Pour autant, aucune mesure fiable de la résilience n'a été proposée à ce jour. Or la question de la performance est au cœur de la gestion d'entreprise, ainsi que celle du retour à un fonctionnement efficient après une perturbation majeure ce qu'un consultant évoque en interpellant les dirigeants : « En tant que dirigeant, vous serez confronté au choix de faire le pivot (si vous le pouvez) ou de persévérer (si vous n'avez pas d'autre choix). Cela mènera à une série de « paris ». Vous avancez l'hypothèse que les choses que vous changerez vous permettront de fonctionner à des niveaux antérieurs à l'événement. Mais, combien de temps vous faudra-t-il pour valider votre hypothèse et avoir un pari payant avec les niveaux pré-événement ? Si vous manquez de temps pour le comprendre ou à court de paris que vous pouvez placer, alors vous perdez votre position sur le marché ou le pire risque de faire faillite. »
Le risque est au cœur de la finance et de l'investissement modernes. Dans ce monde, le risque vient de ne pas savoir ce que l'avenir réserve pour la performance des instruments financiers, et donc beaucoup d'efforts ont été consacrés à l'élaboration de méthodes pour le quantifier. Quand un large éventail de résultats est possible, la probabilité de perte augmente, ce qui peut justifier le choix d'exprimer le risque en termes de volatilité, comme l'écart-type, ou la probabilité d'un résultat négatif fondé sur des modèles fondés sur des mesures de la valeur en risque (VaR).
L'incertitude est très importante dans les modèles de prix. Les investisseurs n'investiront que dans des obligations dont le prix est fixé de manière à compenser les investisseurs pour la possibilité de défaut de paiement de l'obligation, et la formule de Black-Scholes pour les options de prix utilise l'écart-type pour tenir compte de la volatilité du marché. Les décisions du portefeuille de placements sont largement fondées sur l'équilibre entre le rendement et le risque, et plus particulièrement sur les mesures de la volatilité.
Le rôle essentiel du risque en finance en particulier, mais aussi plus généralement en gestion d'entreprise, est indéniable ; cependant, la façon de quantifier et de représenter ce risque a fait l'objet de beaucoup de recherches et de débats parce que les conséquences de ne pas représenter avec précision le niveau de risque dans un scénario particulier peuvent être désastreuses.
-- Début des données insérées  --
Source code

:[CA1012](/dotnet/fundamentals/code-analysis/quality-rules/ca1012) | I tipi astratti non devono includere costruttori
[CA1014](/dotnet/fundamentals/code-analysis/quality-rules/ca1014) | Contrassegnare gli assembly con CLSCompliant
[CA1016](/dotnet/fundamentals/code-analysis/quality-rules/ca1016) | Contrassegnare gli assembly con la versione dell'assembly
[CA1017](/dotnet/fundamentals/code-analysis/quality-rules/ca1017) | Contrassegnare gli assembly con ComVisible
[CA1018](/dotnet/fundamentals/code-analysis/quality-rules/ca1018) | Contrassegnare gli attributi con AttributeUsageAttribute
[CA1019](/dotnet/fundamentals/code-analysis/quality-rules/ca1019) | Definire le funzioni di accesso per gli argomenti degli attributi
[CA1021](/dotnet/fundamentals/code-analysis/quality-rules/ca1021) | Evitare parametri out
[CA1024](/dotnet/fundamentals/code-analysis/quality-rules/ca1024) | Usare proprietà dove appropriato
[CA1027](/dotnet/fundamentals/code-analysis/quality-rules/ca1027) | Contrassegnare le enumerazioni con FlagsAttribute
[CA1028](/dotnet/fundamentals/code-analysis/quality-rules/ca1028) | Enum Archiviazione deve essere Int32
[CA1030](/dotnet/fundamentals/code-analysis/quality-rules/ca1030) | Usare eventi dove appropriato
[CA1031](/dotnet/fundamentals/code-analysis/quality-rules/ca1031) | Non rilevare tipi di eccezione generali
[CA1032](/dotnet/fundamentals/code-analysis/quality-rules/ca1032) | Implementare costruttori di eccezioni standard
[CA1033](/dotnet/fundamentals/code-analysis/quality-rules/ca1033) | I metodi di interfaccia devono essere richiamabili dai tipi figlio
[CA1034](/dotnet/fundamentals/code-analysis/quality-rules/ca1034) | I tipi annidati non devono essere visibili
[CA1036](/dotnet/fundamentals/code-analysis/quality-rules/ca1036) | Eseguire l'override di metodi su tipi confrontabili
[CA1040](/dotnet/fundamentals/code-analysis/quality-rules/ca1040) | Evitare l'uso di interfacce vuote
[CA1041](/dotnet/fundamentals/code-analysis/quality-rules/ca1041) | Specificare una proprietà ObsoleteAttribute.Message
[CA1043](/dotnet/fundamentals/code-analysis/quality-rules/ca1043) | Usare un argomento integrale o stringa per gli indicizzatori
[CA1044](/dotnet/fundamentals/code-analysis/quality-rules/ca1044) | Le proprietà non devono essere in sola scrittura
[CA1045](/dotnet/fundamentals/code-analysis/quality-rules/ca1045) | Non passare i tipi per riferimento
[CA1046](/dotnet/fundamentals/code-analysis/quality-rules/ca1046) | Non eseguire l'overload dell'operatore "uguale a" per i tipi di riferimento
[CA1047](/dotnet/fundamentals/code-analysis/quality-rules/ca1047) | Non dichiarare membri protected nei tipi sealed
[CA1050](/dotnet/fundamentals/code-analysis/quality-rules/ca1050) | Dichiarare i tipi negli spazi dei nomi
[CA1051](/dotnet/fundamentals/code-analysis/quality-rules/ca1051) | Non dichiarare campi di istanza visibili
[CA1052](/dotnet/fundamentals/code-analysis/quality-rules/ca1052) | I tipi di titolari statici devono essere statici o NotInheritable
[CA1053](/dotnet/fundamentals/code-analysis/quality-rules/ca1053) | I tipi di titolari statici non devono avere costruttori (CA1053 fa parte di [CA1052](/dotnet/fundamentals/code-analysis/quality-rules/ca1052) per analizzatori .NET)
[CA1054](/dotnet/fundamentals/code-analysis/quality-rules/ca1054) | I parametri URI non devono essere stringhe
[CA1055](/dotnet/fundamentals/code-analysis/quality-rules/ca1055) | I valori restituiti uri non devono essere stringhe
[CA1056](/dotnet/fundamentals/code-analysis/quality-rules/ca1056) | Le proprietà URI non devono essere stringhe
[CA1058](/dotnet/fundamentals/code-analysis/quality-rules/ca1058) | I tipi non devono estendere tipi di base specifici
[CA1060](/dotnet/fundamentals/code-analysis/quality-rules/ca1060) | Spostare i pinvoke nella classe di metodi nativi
Les rendements sont le plus souvent représentés par des distributions gaussiennes et discutés en termes de moyennes et d'écarts-types.
De nombreux chercheurs ont contesté cette pratique, comme Mandelbrot, qui a écrit que les modèles fondés sur de telles distributions déformaient la probabilité d'événements dans les « queues épaisses » qui représentent les résultats les plus importants. Ceci ouvre bien entendu le débat sur les cygnes noirs, voire les cygnes gris.
Pour comprendre et utiliser les concepts de risque et d'incertitude, il faut être en mesure de mesurer les résultats de ces concepts. La recherche psychologique et économique montre que les émotions telles que la peur, l'évitement de l'ambiguïté et les ressentis de perte émotionnelle représentent des risques effectifs. Ces sentiments sont donc pertinents pour la prise de décision dans l'incertitude.